Assignment. Your answer is one number: the count of lines below that hold the word "hand".

***** Data for processing *****

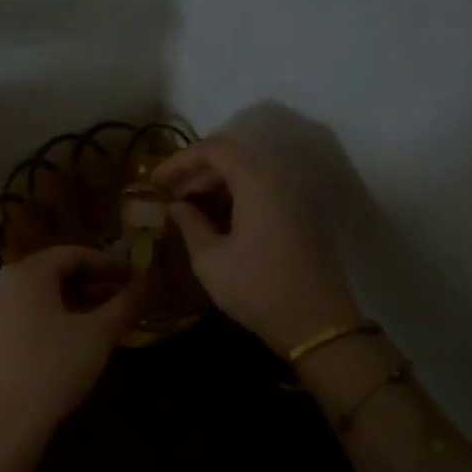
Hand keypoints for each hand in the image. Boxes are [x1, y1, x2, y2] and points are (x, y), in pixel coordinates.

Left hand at [0, 246, 142, 437]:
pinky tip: (76, 336)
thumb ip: (124, 305)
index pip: (74, 254)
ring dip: (76, 300)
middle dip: (93, 282)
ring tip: (106, 316)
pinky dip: (55, 315)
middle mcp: (5, 283)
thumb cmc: (55, 367)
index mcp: (28, 272)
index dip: (108, 263)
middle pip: (55, 272)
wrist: (6, 420)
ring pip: (41, 294)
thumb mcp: (98, 334)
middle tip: (124, 296)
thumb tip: (144, 286)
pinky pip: (28, 313)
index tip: (135, 276)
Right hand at [154, 136, 362, 354]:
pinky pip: (264, 193)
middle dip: (196, 174)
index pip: (215, 148)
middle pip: (234, 159)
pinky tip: (216, 223)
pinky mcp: (302, 216)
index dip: (181, 160)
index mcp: (258, 181)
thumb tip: (176, 206)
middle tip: (168, 198)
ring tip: (187, 212)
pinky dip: (236, 199)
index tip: (155, 181)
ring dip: (216, 188)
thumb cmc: (257, 289)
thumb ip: (189, 224)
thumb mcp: (210, 260)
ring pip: (249, 176)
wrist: (316, 323)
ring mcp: (296, 197)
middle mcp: (281, 178)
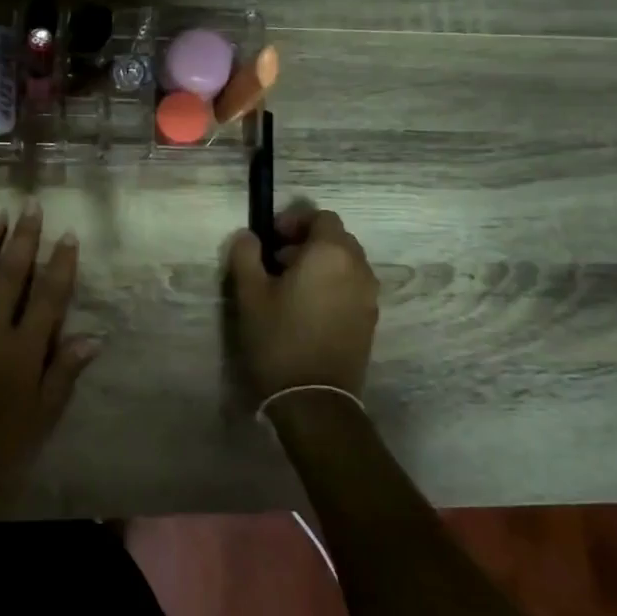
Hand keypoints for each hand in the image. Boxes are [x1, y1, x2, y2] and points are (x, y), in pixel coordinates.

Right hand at [226, 203, 379, 409]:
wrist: (314, 398)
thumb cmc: (278, 338)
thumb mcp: (250, 294)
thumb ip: (246, 255)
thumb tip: (248, 236)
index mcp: (330, 254)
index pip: (321, 217)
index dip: (295, 220)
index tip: (271, 238)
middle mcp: (358, 268)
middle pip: (336, 238)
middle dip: (307, 241)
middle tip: (276, 260)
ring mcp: (369, 295)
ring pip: (346, 263)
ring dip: (320, 263)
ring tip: (290, 286)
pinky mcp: (370, 319)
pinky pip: (352, 286)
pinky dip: (332, 284)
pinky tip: (307, 308)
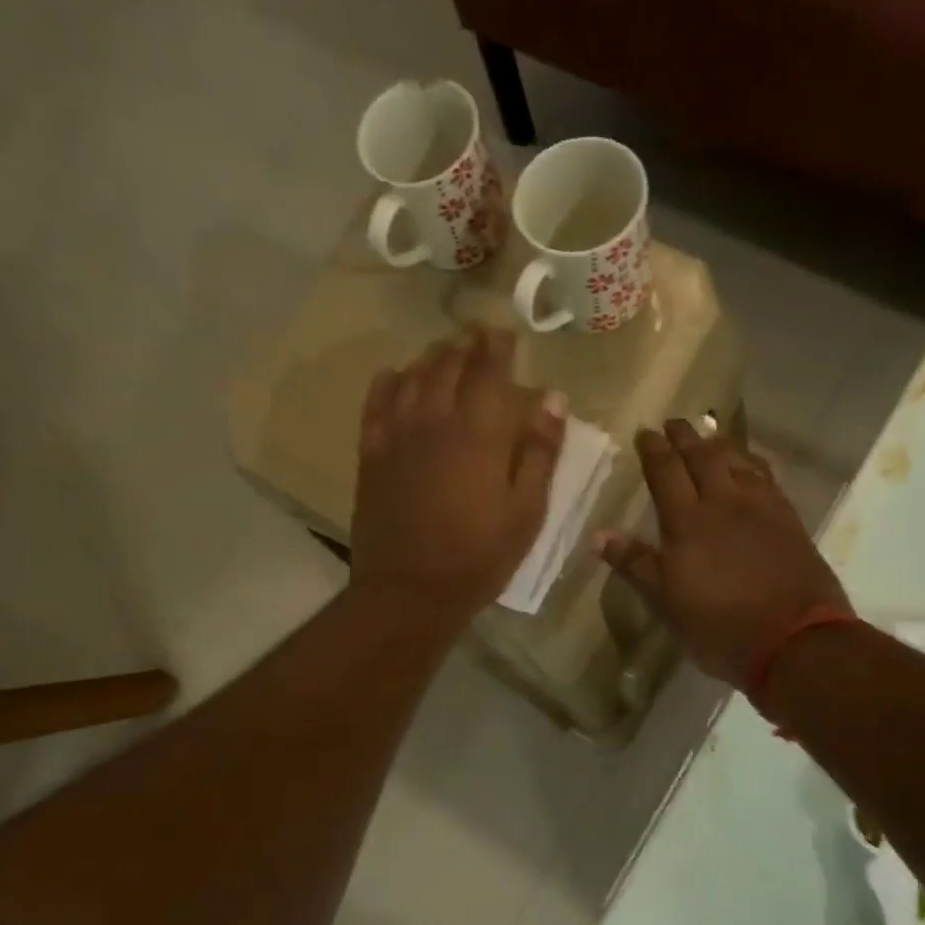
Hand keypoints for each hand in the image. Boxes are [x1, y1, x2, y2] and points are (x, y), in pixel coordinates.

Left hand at [351, 326, 565, 625]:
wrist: (409, 591)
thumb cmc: (479, 556)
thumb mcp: (526, 511)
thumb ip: (540, 452)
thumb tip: (552, 399)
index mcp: (478, 432)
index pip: (488, 370)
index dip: (497, 346)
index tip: (505, 332)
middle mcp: (434, 420)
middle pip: (447, 366)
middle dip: (464, 345)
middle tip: (476, 335)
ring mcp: (397, 436)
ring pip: (411, 378)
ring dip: (430, 358)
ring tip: (443, 352)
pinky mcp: (371, 456)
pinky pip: (376, 405)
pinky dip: (387, 383)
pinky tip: (394, 376)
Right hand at [599, 419, 849, 687]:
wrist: (794, 640)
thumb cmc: (719, 626)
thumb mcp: (666, 602)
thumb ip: (635, 564)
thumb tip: (599, 535)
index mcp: (687, 522)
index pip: (666, 472)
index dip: (654, 449)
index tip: (644, 432)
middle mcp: (724, 502)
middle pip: (702, 456)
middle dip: (685, 436)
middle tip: (674, 422)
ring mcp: (761, 507)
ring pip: (737, 460)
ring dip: (719, 443)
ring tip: (708, 436)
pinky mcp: (788, 519)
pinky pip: (766, 476)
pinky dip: (751, 462)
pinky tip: (749, 465)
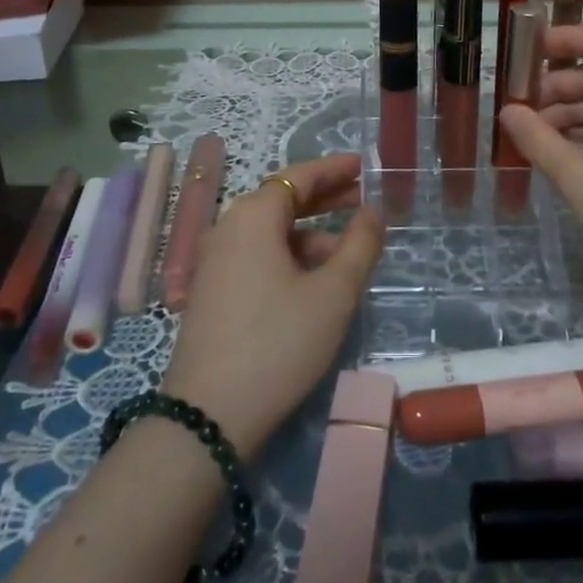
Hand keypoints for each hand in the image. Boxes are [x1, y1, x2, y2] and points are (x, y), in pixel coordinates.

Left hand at [162, 153, 382, 458]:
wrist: (208, 417)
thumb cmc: (278, 342)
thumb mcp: (333, 293)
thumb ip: (359, 245)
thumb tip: (374, 210)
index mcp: (253, 216)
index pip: (298, 176)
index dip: (333, 169)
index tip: (363, 165)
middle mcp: (228, 227)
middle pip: (282, 200)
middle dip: (324, 198)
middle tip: (362, 198)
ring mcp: (215, 261)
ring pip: (270, 232)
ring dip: (309, 233)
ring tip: (348, 251)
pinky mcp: (212, 291)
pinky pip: (256, 256)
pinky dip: (288, 256)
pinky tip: (313, 280)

*****

Written solution. 10